Saturday, July 10, 2010

a Saturday

If ever I wondered whether mosquitoes like dawn as much as they like dusk, this morning I had the chance to find out.

Yes, they do. Up before me, ready to attack whomever comes down the road.

Sunrise at the farmette. Quiet fields, picked over for the markets. The sun breaks through and passes behind one wisp of a cloud, then another.


It’s going to be a fine day!

But a day not without chores. Last night as Ed struggled to quickly wash and dry sheets for the inflatable mattress at the farmhouse, he found that the dryer has stopped drying. Sleeping on damp sheets was novel and not altogether unpleasant, given the warm day, but this morning, Ed wants to head out in search of spare dryer parts.

We bike down to Willie Street (a mere 10 mile ride from the farmette). You could not, on the ride over, ask for a more beautiful field of flowers and a bigger midwestern sky..


He shops for the machine part, then I suggest breakfast.

We are so mismatched in our eating habits when we’re in Madison, my traveling companion and I, that it is rare that we both want a meal at the same time. Breakfast? No, I’ll just have a lemonade. How is it that in travel we are more synchronized?

It’s the week-end of Art Fair on the Square, en event that should excite me, except that over the years I have grown quite indifferent to it. Too hot, too busy, too depressing, too something. But we’re on the square, and the vendors are on the square, and it seems that we should push through the crowds some, and we do. (Can you tell where art ends and reality steps in?)


Soon, we turn away and walk down to where the farmers have been forced to relocate for this one summer week-end.

Exhale. Ed naps on the grass, I watch the farmers stack the beans and arrange rows of boxes of raspberries.

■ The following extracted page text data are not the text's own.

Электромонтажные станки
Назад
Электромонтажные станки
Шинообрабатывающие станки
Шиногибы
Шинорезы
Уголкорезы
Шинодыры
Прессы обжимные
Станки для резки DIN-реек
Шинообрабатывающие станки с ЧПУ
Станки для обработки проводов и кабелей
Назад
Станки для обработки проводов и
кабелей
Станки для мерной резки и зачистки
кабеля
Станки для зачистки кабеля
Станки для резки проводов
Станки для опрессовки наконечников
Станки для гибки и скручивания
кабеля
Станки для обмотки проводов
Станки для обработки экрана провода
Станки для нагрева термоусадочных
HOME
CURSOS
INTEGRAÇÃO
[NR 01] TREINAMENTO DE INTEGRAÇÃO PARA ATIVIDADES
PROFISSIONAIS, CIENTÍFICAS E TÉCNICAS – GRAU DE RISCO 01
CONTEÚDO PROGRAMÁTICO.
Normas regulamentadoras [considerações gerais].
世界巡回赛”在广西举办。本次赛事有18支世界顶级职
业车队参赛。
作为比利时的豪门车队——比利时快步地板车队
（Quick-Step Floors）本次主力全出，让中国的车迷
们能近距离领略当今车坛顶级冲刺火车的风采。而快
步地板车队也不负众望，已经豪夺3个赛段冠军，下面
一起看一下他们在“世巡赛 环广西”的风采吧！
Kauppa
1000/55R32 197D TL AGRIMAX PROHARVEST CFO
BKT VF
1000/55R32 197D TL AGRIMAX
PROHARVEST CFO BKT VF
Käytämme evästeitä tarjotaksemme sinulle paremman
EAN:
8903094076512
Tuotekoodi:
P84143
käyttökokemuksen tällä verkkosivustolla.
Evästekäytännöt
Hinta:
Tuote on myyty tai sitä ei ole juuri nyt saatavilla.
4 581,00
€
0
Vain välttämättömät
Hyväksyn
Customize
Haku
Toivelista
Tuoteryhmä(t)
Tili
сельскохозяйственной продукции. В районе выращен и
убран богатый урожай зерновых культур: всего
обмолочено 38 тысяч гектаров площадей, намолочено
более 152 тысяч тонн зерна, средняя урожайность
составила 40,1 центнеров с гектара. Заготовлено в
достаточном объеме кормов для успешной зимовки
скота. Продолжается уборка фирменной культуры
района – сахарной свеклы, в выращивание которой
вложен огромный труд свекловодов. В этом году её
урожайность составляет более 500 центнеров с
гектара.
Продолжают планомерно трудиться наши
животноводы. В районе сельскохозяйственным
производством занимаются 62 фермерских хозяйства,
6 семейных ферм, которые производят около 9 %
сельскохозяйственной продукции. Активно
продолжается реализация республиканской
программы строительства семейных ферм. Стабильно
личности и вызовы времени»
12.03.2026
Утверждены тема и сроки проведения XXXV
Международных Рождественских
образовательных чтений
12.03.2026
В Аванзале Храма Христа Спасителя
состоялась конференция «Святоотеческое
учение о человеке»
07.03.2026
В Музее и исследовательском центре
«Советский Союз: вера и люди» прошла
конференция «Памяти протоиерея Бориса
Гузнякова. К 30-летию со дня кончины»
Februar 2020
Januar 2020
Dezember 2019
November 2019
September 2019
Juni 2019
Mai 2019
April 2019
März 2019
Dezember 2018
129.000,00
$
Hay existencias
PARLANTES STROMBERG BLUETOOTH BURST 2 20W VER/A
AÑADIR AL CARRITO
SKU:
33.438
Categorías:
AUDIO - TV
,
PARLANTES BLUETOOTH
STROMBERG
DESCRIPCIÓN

The ride back to the farmette is long. We finish the loop that runs through the city. Twenty-five miles later we’re done.

It’s late afternoon and I am at the point when I think it’s too late to begin something entirely new, and too early to completely collapse in an armchair with a book or magazine.

I look in the direction of Ed’s sheep shed (his home) and I can, I think, even at a distance, hear the buzz of swarming mosquitoes having their Saturday frolic in the raspberry canes and fruit trees that border the path to the shed. And because Ed has been away for so much of this spring, and also because he is so loath to pull anything with roots out of the ground, I see that the path, once wide and beautiful, is completely overgrown with weeds, canes and who knows what else.


In a moment of frantic fury I attack the path. I tear out weeds, I rip out canes, I heave at long vines and prickly branches, all the while stirring up the mosquito inferno within. I am covered with dirt and bugs, but within an hour I have cleared the path. Ed, who has been trying to till and mow the space I have created, tells me to end there and I do, stumbling with sore arms and caked dirt into the coldest most wonderful shower I have ever had.

Evening. We ride the motorbike into town to see my daughter who is there with a friend. I pick up more work at the condo and we retreat, my occasional traveling companion and I. Back to the farmette, where the bugs are noxious, but the berries are ripe and the fragrance of... everything is intoxicating.